Önümüzdeki dönemde, yılbaşında yürürlüğe girecek olan GSS üzerinden sağlık alanında yeni bir mücadele dönemi başlarken, taşeron ve güvencesiz sağlık emekçilerinin hak ve örgütlenme mücadelelerinde yeni adımlar atılmalıdır. Eğitimin piyasalaştırılmasına karşı, ikinci dönemin başlamasıyla birlikte, mahallelerde velilerin para ödemeye karşı tepkileri “okullara ödenek” mücadelesine dönüştürülmeli. Kadroluların yanı sıra, ücretli-sözleşmeli öğretmenlerin “hak alma” mücadelelerini cisimleştirecek adımlar atılmalı. Liselilerin eğitimde piyasalaştırmaya, otoriterliğe ve yozlaşmaya karşı geliştirdikleri “Red Kampanyasının” tüm liselere yayılması hedeflenmeli. Üniversite gençliğinin “MP3” kampanyasıyla bilinçlere kazıdığı müşterileştirmeye ve piyasalaştırmaya karşı mücadele, üniversitelerdeki baskıları da püskürtecek yerel örneklerle yaygınlaştırılmalı. AKP’nin yeni vurgun alanına halkçı bir müdahale niteliği taşıyan “Barınma hakkı” mücadelelerini birleştirecek, günün koşullarına uygun yeni bir mücadele hattı tanımlanmalı ve yükseltilmeli. “Ucuz ve temiz enerji hakkı”, “ucuz ve güvenilir ulaşım/iletişim hakkı”, “doğaya saygılı, temiz bir çevre” ve “yaşanabilir bir kent” gibi kamusal hak mücadeleleri yoğunlaştırılmalıdır. Tarımdaki yıkıma karşı yoksul, küçük köylülerin biriken tepkilerini solla buluşturacak kanallar geliştirilmelidir.

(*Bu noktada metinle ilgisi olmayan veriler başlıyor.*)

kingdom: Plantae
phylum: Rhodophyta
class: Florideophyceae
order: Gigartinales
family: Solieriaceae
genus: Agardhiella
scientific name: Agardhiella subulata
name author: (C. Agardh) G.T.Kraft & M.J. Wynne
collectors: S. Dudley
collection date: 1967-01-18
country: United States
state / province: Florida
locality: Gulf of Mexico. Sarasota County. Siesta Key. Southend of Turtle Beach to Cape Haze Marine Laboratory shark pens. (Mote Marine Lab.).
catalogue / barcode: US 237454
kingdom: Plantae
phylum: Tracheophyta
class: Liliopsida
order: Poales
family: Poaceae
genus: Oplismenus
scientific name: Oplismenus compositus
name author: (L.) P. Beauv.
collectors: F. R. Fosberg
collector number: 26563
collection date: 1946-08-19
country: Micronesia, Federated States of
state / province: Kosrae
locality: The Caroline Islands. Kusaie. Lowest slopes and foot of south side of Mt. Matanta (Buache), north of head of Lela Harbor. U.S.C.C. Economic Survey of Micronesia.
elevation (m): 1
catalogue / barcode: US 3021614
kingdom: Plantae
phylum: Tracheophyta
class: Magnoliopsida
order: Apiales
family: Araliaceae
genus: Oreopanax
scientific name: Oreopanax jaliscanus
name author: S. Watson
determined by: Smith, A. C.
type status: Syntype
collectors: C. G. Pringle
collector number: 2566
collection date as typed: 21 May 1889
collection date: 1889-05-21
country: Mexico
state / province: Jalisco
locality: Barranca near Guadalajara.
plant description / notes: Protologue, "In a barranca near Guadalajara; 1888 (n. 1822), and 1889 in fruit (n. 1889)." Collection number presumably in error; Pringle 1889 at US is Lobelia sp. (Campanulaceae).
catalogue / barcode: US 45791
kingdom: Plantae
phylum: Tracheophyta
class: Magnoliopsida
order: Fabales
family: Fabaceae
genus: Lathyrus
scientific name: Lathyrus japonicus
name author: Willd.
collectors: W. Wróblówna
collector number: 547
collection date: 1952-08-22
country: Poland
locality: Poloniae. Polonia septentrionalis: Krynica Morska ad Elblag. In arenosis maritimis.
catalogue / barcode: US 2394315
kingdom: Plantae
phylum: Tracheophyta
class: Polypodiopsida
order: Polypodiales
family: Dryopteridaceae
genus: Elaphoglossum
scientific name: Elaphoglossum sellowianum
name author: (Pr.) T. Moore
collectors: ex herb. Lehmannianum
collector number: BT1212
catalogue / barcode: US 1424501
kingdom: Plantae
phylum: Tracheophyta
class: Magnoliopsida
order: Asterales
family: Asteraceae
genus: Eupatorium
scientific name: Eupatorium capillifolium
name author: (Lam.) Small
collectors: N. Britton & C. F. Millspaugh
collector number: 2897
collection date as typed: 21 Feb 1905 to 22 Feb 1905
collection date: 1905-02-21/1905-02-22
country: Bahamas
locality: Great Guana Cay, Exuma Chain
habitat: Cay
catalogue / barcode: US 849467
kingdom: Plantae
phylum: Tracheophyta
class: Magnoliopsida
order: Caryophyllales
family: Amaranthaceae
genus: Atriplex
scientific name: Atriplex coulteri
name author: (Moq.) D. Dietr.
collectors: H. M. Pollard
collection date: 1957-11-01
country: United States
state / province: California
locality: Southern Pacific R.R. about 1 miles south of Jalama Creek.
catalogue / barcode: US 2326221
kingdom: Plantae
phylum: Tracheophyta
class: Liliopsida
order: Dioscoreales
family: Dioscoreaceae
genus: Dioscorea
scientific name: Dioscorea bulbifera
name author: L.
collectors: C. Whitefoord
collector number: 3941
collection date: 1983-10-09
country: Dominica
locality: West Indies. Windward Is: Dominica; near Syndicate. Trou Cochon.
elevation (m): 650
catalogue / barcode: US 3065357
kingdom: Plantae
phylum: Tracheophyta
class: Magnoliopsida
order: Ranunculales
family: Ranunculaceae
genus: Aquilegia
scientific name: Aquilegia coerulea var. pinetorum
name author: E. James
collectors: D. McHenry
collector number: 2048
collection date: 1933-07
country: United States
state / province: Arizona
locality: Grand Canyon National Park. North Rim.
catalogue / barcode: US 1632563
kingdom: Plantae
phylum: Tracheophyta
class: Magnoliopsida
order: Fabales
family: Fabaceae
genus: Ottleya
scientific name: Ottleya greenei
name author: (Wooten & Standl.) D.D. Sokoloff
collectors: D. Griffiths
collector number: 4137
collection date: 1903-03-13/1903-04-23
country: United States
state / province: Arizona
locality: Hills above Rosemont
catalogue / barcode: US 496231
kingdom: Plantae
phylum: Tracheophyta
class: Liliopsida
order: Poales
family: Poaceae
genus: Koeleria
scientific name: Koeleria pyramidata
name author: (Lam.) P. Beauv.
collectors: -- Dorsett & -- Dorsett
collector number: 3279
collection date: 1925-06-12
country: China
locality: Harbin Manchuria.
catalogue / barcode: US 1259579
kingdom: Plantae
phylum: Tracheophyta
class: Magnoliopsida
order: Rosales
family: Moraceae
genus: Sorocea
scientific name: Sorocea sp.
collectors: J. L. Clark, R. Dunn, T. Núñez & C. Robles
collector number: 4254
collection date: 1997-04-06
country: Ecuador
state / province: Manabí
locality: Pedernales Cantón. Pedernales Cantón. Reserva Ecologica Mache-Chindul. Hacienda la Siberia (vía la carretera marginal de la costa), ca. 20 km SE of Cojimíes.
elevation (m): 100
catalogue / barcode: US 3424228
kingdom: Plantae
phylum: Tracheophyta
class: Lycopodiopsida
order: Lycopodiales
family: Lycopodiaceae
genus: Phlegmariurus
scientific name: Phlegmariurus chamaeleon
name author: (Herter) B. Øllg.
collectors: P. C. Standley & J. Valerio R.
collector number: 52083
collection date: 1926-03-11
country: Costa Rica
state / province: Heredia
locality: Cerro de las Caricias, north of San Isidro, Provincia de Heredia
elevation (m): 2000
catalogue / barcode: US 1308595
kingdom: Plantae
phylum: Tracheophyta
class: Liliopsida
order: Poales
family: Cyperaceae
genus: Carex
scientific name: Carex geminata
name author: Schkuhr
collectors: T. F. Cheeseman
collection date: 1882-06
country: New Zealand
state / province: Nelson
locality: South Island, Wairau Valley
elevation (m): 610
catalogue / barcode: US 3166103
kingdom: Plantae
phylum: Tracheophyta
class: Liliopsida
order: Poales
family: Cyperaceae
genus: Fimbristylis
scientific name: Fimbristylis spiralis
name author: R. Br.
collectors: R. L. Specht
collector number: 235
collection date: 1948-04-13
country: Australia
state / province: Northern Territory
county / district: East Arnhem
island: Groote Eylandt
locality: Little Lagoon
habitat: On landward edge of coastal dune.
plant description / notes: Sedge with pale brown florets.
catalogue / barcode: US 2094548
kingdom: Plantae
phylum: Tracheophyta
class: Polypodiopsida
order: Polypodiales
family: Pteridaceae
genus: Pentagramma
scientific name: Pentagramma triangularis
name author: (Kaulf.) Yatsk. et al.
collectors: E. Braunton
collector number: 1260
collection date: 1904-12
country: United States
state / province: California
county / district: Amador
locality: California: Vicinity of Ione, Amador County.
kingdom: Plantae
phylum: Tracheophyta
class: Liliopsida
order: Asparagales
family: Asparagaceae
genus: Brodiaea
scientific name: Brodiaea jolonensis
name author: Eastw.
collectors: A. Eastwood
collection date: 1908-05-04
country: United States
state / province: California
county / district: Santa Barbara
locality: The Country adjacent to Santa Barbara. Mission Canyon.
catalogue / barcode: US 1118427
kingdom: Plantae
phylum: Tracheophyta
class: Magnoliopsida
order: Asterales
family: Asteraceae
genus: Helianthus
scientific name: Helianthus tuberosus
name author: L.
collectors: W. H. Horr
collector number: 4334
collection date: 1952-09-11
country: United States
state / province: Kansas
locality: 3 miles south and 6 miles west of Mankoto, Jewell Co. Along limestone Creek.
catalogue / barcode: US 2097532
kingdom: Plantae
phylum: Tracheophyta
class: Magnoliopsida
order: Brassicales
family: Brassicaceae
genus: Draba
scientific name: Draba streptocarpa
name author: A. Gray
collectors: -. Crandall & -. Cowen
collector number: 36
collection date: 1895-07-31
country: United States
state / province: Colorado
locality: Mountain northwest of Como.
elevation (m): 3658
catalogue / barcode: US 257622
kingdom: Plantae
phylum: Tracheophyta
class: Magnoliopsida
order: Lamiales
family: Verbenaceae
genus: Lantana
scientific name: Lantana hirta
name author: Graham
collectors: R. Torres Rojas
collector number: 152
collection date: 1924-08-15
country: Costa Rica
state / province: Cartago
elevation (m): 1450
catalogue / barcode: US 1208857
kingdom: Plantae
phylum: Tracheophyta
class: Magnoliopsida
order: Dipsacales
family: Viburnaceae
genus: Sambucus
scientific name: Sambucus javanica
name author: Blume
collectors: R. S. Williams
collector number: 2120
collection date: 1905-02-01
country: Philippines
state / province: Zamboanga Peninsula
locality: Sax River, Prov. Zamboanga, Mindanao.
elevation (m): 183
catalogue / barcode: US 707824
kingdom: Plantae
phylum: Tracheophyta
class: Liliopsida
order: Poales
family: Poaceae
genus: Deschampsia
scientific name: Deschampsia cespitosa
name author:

Kamunun tasfiyesini durdurma mücadelesi bu hak mücadeleleri üzerinden biçimlendirilmelidir. Kuşkusuz ilk aşamada bu zeminlerde hızlı ve kitlesel gelişmeler sağlanamayabilir. Zaten bugünün ihtiyacı bu zeminlerin öncü-örnek mücadelelerinin geliştirilmesidir.
Ortadoğu’da ABD’nin saldırgan sömürgeci politikaları teşhir edilmeli, her fırsatta Türk ve Kürt halkları arasında bu sömürgeci politikalardan çıkar sağlama üzerine kurulu sahte umut dağıtma hesaplarıyla halkları birbirine kırdırma politikaları boşa çıkarılmalıdır.
Türkiye’deki Kürt sorununun çözümü açık ki, Türk ve Kürt halklarının ortak çabasıyla sağlanabilecektir. Dolayısıyla ne Kürtlerin ne de Türklerin, “ben sorunu kendi çıkarıma göre çözerim, gerisi beni ilgilendirmez” diyebilme lüksü yoktur. Akılcı bir barış ve çözüm politikası, Türk ve Kürt halklarının ortak çıkarlarına dayandırılmalıdır. Bu ortak çıkarların, neo-liberal yeni sömürgecilik politikalarına karşı ortak kamusal hak mücadelelerinin yükseltilmesiyle karşılık bulacağını vurgulayan çabalar yoğunlaştırılmalıdır.
Tüm bu sorunların çözümü, yeni sömürgeciliğin baskıcı, faşist politikalarına karşı özgürlük mücadelelerinin halk demokrasisini kurmaya yönelmesinden geçecektir.
Bu sürecin bütünü, bir devrimci hareket yaratma mücadelesi olarak atılacak adımlarla bütünleşebildiği ölçüde başarıya ulaşma potansiyeline sahip olabilecektir.